> _DOCUMENT_
In coverage of Phil Spector’s recent murder trial, his victim Lana Clarkson was routinely described as a “B movie actress”. I’m sure I wasn’t the only one who wondered what it meant.
Was it some euphemism for soft porn, employed to spare the blushes of the poor woman’s family? Would Clarkson be immortalised forever in the small print of the late night TV listings? No, actually: it turns out you’re more likely to find her work on Film 4 than on Men and Motors.
She was, in fact, a favourite muse of B movie maestro Roger Corman, appearing in his 1983 film, Deathstalker, and later taking the title role in Barbarian Queen.
Corman, now 83, is among the last of the true B moviemakers, budgetarily challenged yet critically acclaimed. Like the B-side of a seven-inch single, the B movie was traditionally the more hastily, cheaply produced half of a cinematic double-bill. Later, “B” simply meant a movie that went straight-to-video, and possibly starred Eric Roberts. Plenty of A-list directors were inspired by their B movie predecessors, Quentin Tarantino and JJ Abrams being two glaring modern examples.
B movies helped lay the formal foundations of the Western, of horror, of sci-fi, of the action thriller. They were fun unpretentious, and a place for young actors or directors – Jack Nicholson and Jonathan Demme among them – to learn their trade away from the spotlight.
Nowadays, though, the term has come to denote a vague, generic filmmaking sensibility, rather than an identifiable sector of the industry. A low budget has become a badge of honour, so we instead ascribe the nominal “B” rating to a film that’s full of expensive explosions and/or blood, but which somehow falls outside the blockbuster category: the sort of thing frequented by the sort of people who go to the movies every weekend, but never read movie reviews – and there are plenty of them. Two of last week’s top five films at the UK box office were what we might today call B movies: Fast and Furious and Crank: High Voltage, starring two of the world’s biggest B-list, alpha male stars, Vin Diesel and Jason Statham. Both had whopping budgets and high production values. Fast and Furious has clocked up $282m at the box office; Statham’s last film, Transporter 3, made $101m. Those are serious numbers, yet the films seem, for the most part, to be absent from the mainstream |Hollywood conversation.

> _INFORMATION SUPPLIED_
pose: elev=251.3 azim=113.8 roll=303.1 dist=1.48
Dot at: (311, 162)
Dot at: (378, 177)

> _PROBLEM TO SOLVE_
Put this sentence from the B movie article above into Spanish: "B movies helped lay the formal foundations of the Western, of horror, of sci-fi, of the action thriller."

> _RESULT BELOW_
Las películas de serie B ayudaron a sentar las bases formales del western, del terror, de la ciencia ficción, del thriller de acción.